- **Assignment**
Pictures aside, the output must consist of the lines from the one containing "desk lamp: none" through the end of the data, reproduced exactly.
Data supplied Block Start
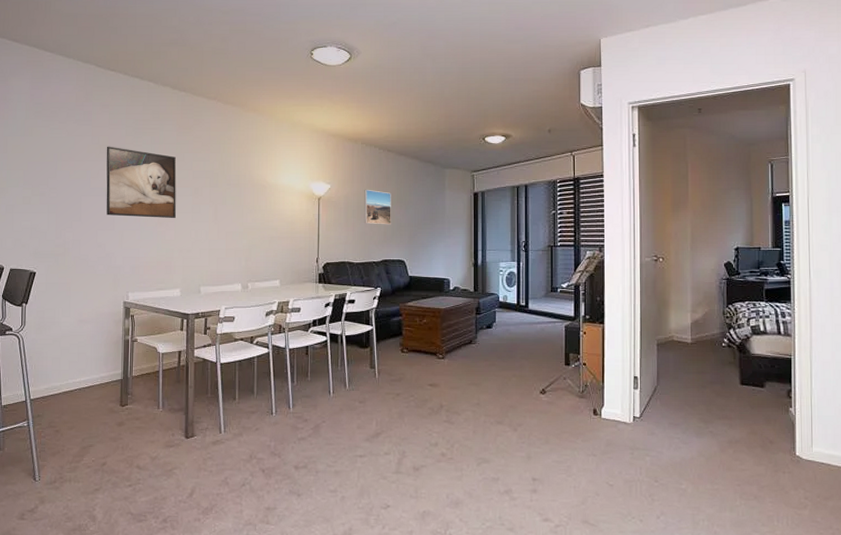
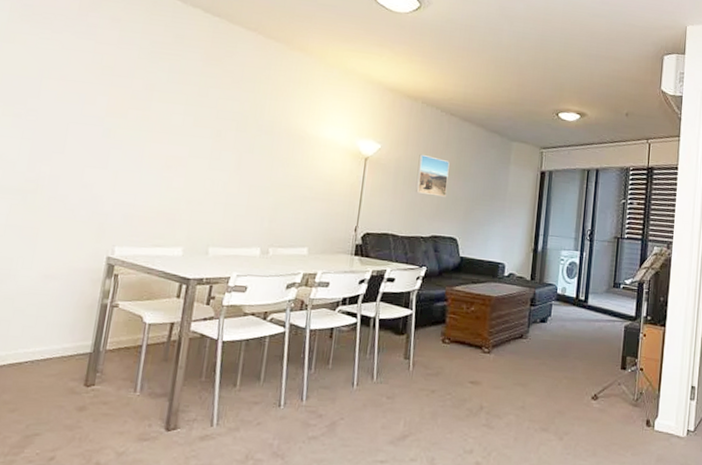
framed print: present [106,146,177,219] -> none [99,67,198,164]

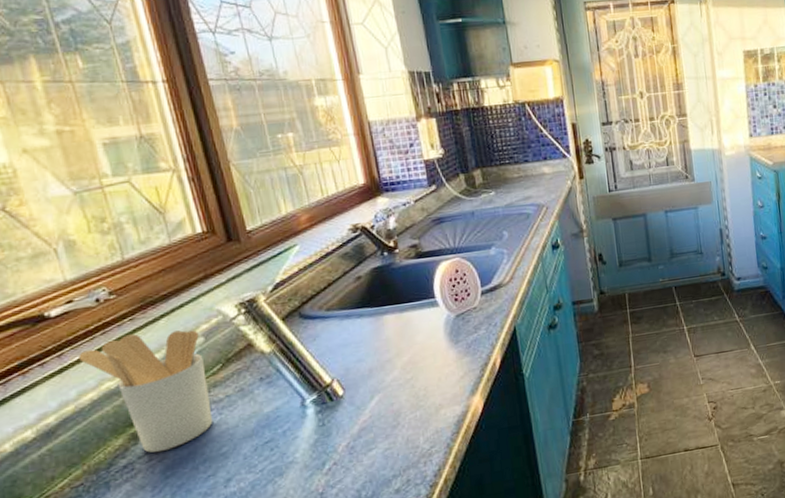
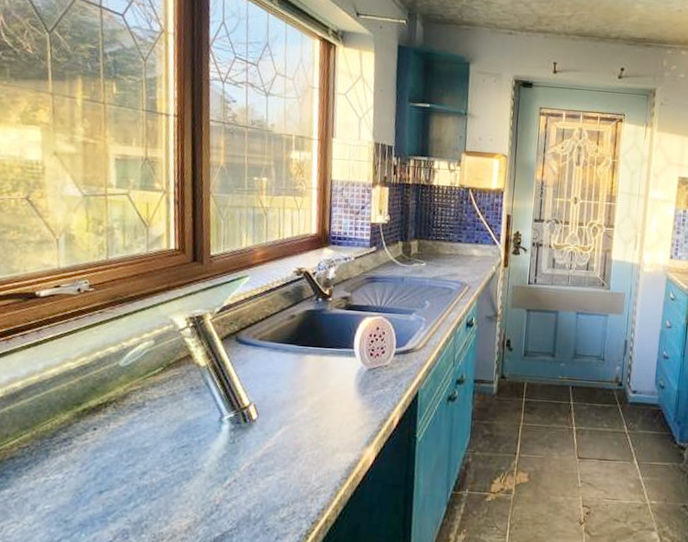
utensil holder: present [79,330,213,453] -> none [52,325,151,434]

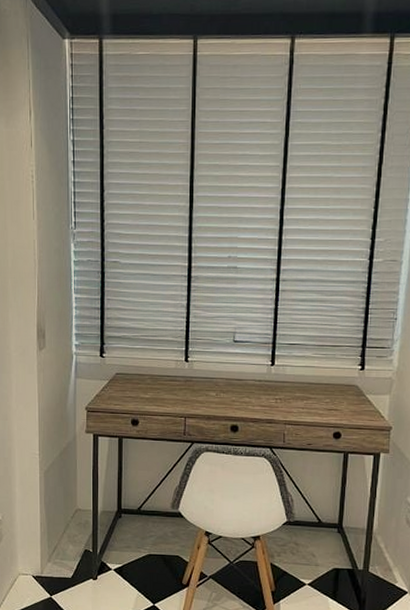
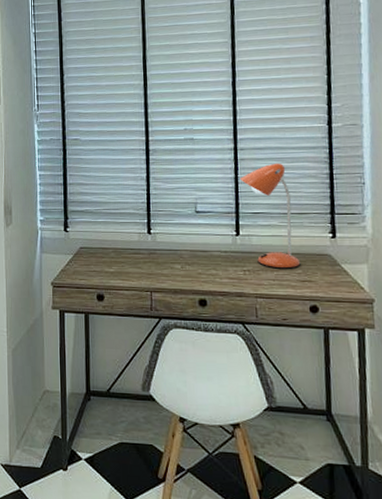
desk lamp: none [280,295,329,398] -> present [240,163,301,269]

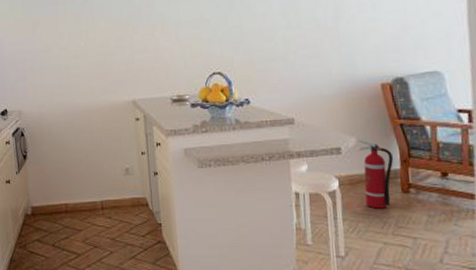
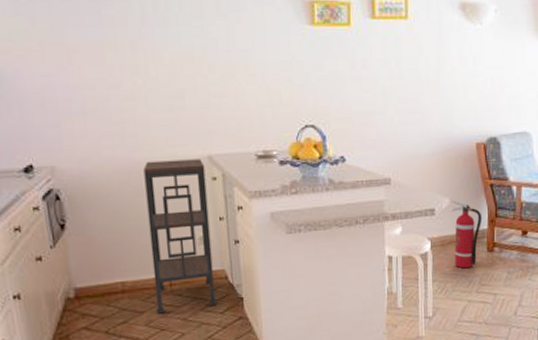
shelving unit: none [83,103,140,233] -> present [143,159,217,314]

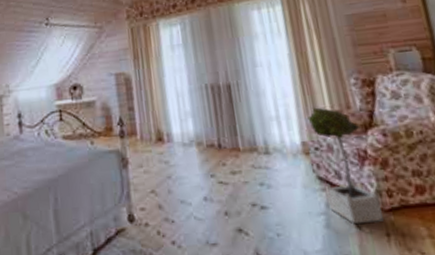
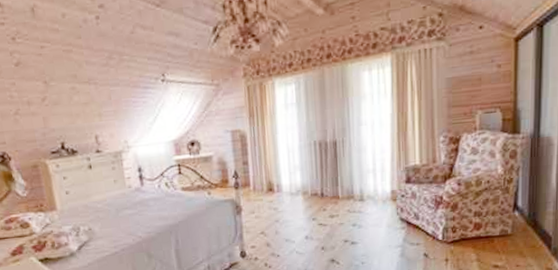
potted tree: present [307,107,385,225] -> none [399,161,446,254]

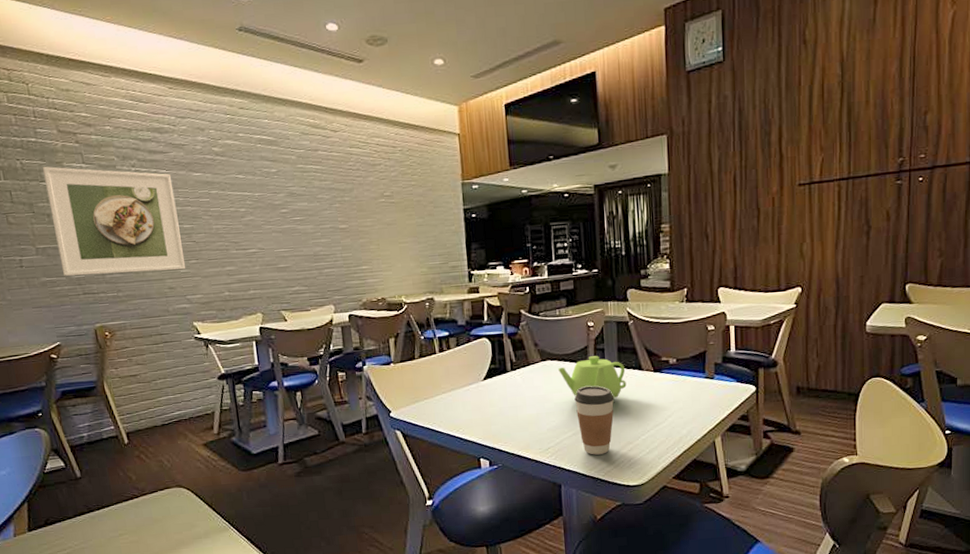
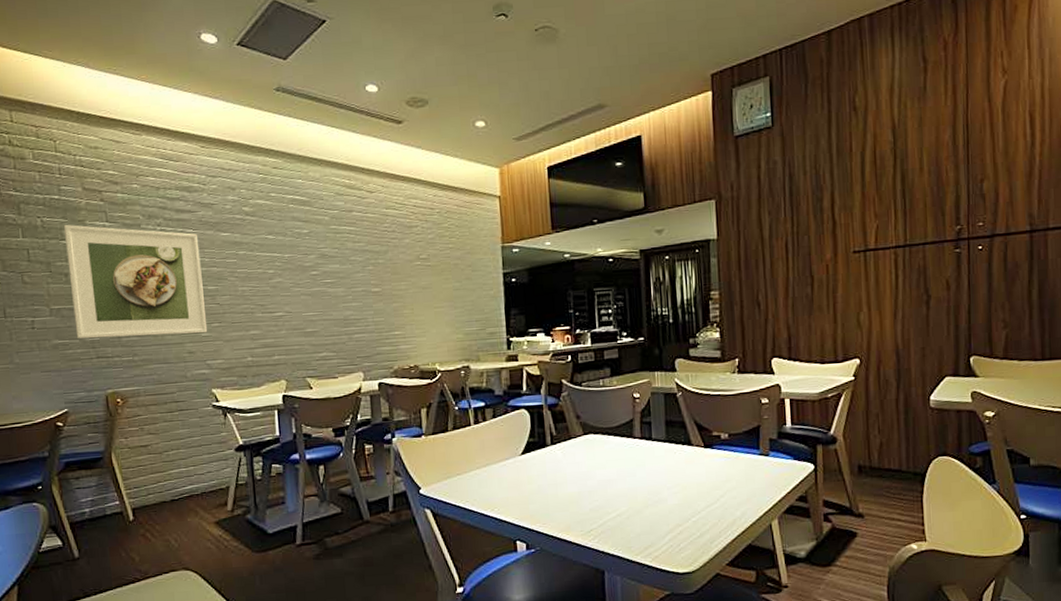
teapot: present [558,356,626,403] -> none [602,429,675,481]
coffee cup: present [574,386,615,455] -> none [619,462,662,538]

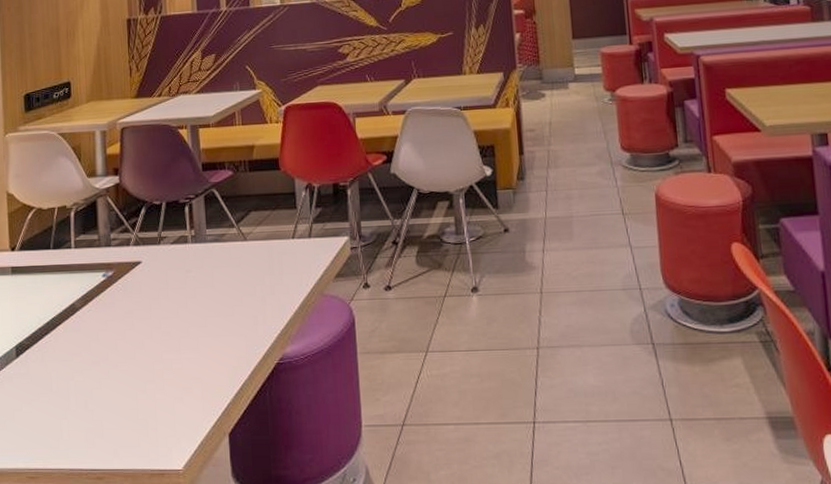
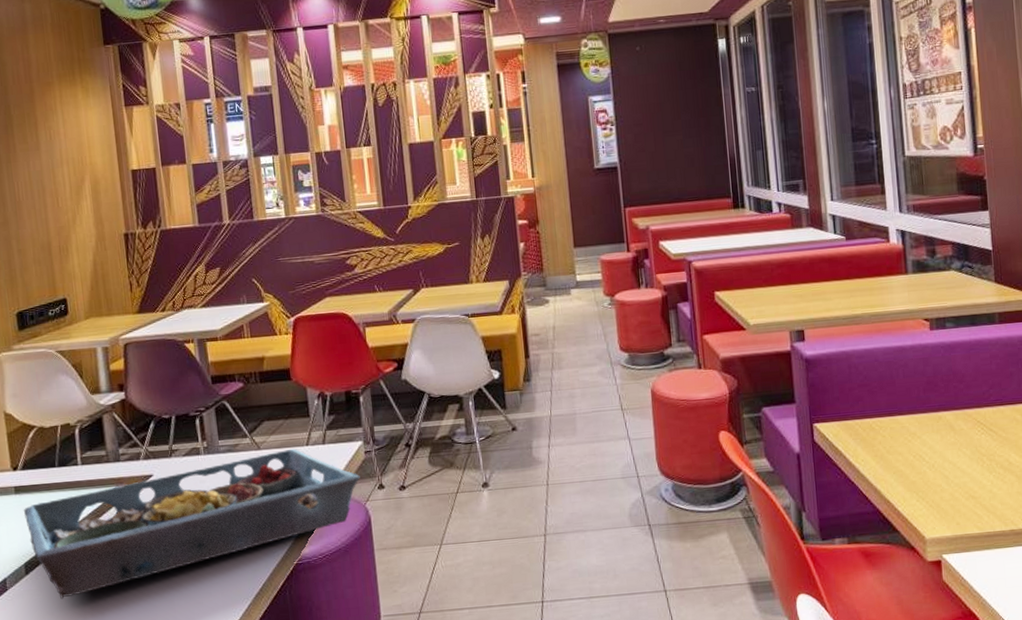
serving tray: none [18,241,345,385] -> present [23,448,360,599]

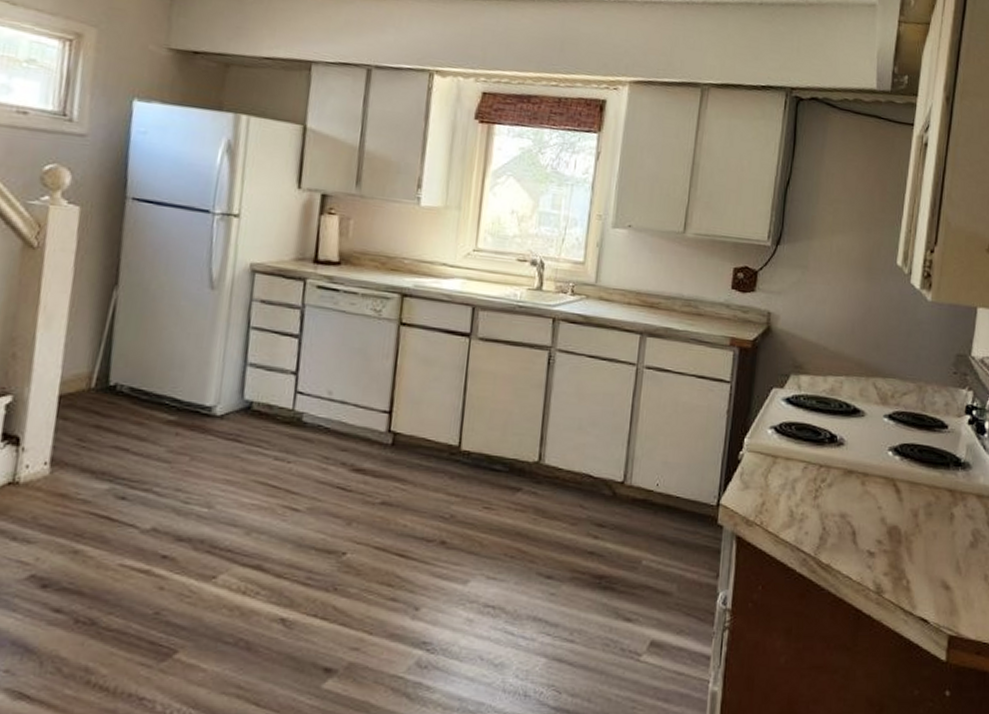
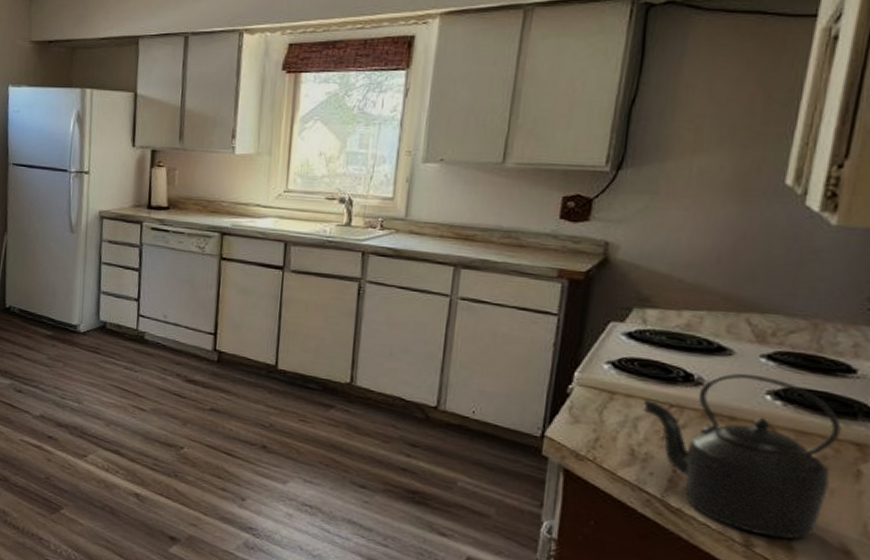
kettle: none [799,432,940,582] -> present [643,373,842,539]

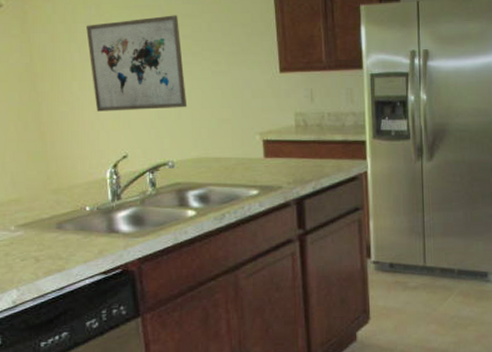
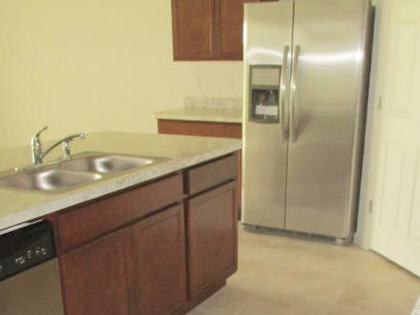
wall art: present [86,15,187,112] -> none [14,7,96,90]

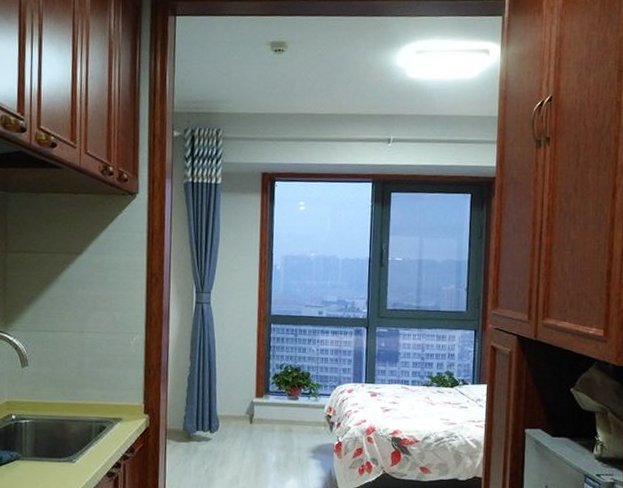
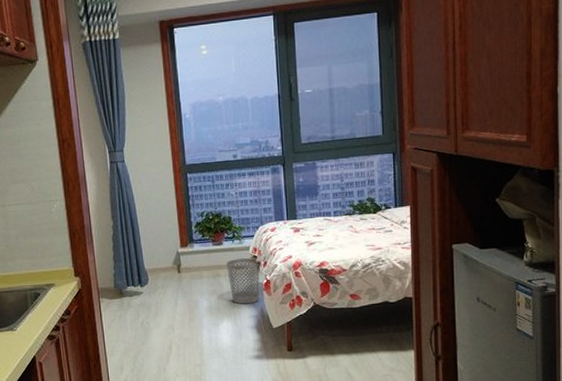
wastebasket: none [299,416,333,464] -> present [226,258,260,304]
Data supplied Block End
- **Solved exercise**
desk lamp: none [280,295,329,398] -> present [240,163,301,269]

shelving unit: none [83,103,140,233] -> present [143,159,217,314]

potted tree: present [307,107,385,225] -> none [399,161,446,254]

teapot: present [558,356,626,403] -> none [602,429,675,481]
coffee cup: present [574,386,615,455] -> none [619,462,662,538]

serving tray: none [18,241,345,385] -> present [23,448,360,599]

kettle: none [799,432,940,582] -> present [643,373,842,539]

wall art: present [86,15,187,112] -> none [14,7,96,90]

wastebasket: none [299,416,333,464] -> present [226,258,260,304]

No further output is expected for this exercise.